それは総理大臣になることを見据え立候補している人たちのこれからの政策内容を聞き、知ることだけでも十分に意味があるということで、まずは候補者の政策内容を知れば次期政権の向かう方向をが見えるということだ。そして候補者という政治家そのものの資質を見極められる可能性がある。これは一方的な報道に惑わされないということも含み、情報リテラシーの強化にもつながる。そしてそれらは今後の国や社会のゆくえや、次の選挙へ向けて知識を蓄えることになるだけではなく、選挙活動や選挙そのものへの関心につながり、もっと自分たちの国のゆくえについて考えることが重要だと思えるようになるかもしれない。

社会保障の中の医療費負担

そう思い今回の候補者が語っていることに耳を傾けてみて、どれだけ重要なことに言及しているのだろうかと考えてみると、思ったよりも重要なことには言及していないと思われる。重要なことはいくらかあるだろうが、エネルギー問題や税制の問題、あるいは防衛もあるのかもしれない。そして、もちろんそれらだけではなく様々な問題もあるだろう。私が思う現時点での重要なことのひとつには、日本国にとって喫緊の課題ともいえる社会保障の問題があると思う。社会保障といってもさまざまあるが、最大の年金も近く手を付けなくてはいけなくなるだろうし、できることをやると考えれば、速やかに高齢者医療費の三割負担をということがあるだろう。

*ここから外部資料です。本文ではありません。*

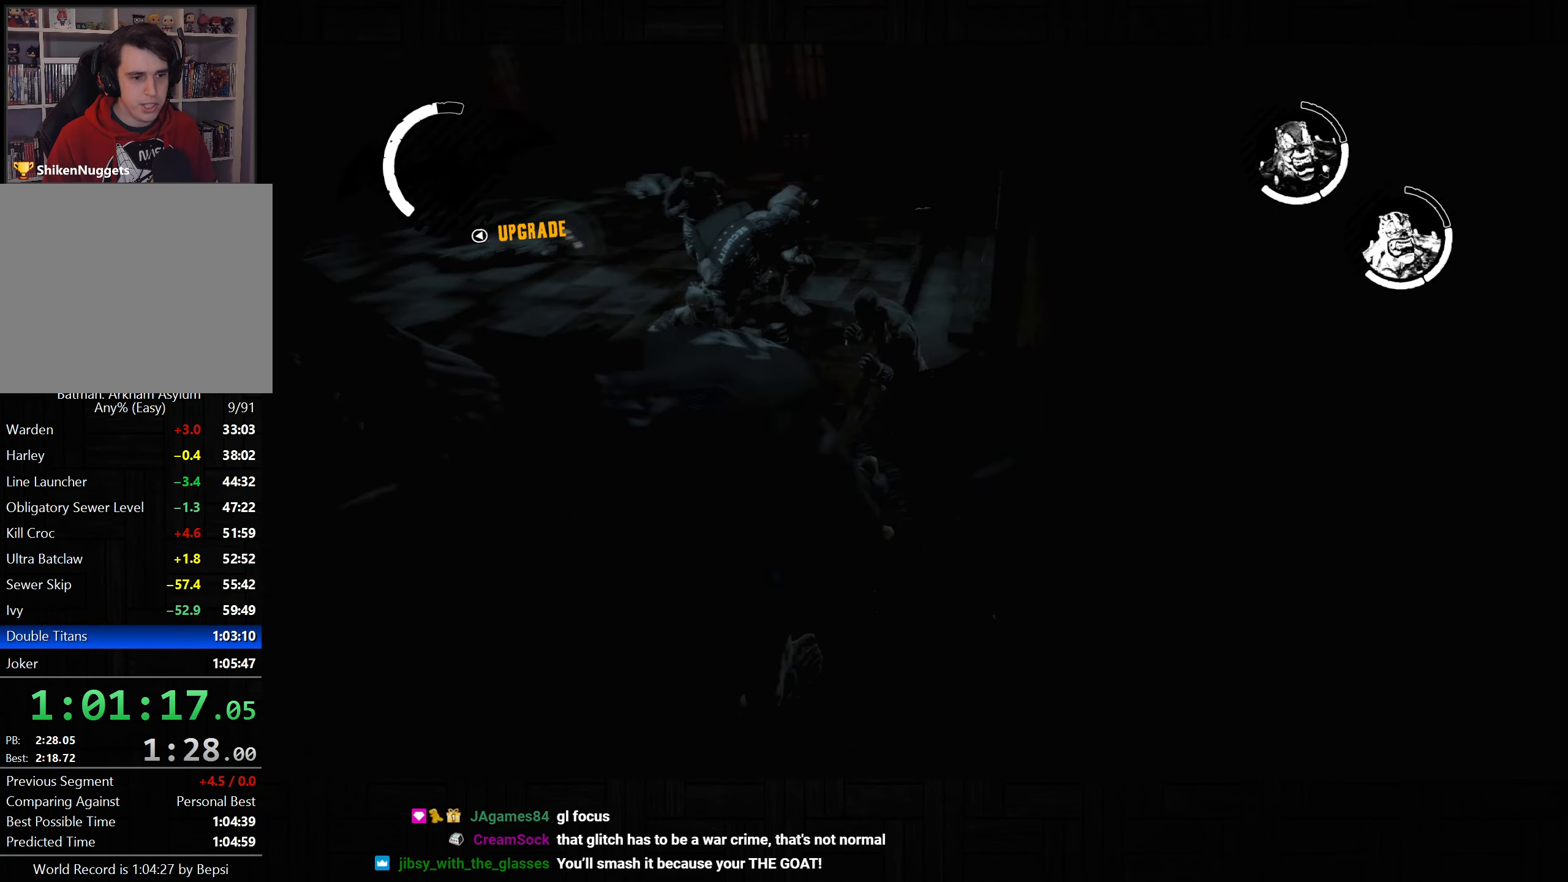
{"dt_ms": 500, "buttons": ["R2"], "left_stick": "center", "right_stick": "center", "button_events": [[50, "R2", "down"]]}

今回、現時点でそれぞれの候補の言葉を聞けば、社会保障に関しての言及が無いに等しいと状況だと思う。現時点では河野太郎氏が高齢者医療費の負担増加について言及しているだけだ。医療費の問題は年金に次ぐ社会保障の大きな問題で、国の破綻に向かっているとも思えてしまう。その多くを占めるのは高齢者医療の負担だ。ここにも書いたことはあるが、私の母は病院は嫌いで行こうとはしない。だが、重大な病気のある私が、それでもCOVID-19以降、診察は年に数回と減ったが、病院に行くと年配の人だらけだ。それは総合病院なので重篤な疾患があるのかもしれない、しかし、街の小さいクリニックに毎日朝から大量の車が入ってゆく姿を見るのは異様だ。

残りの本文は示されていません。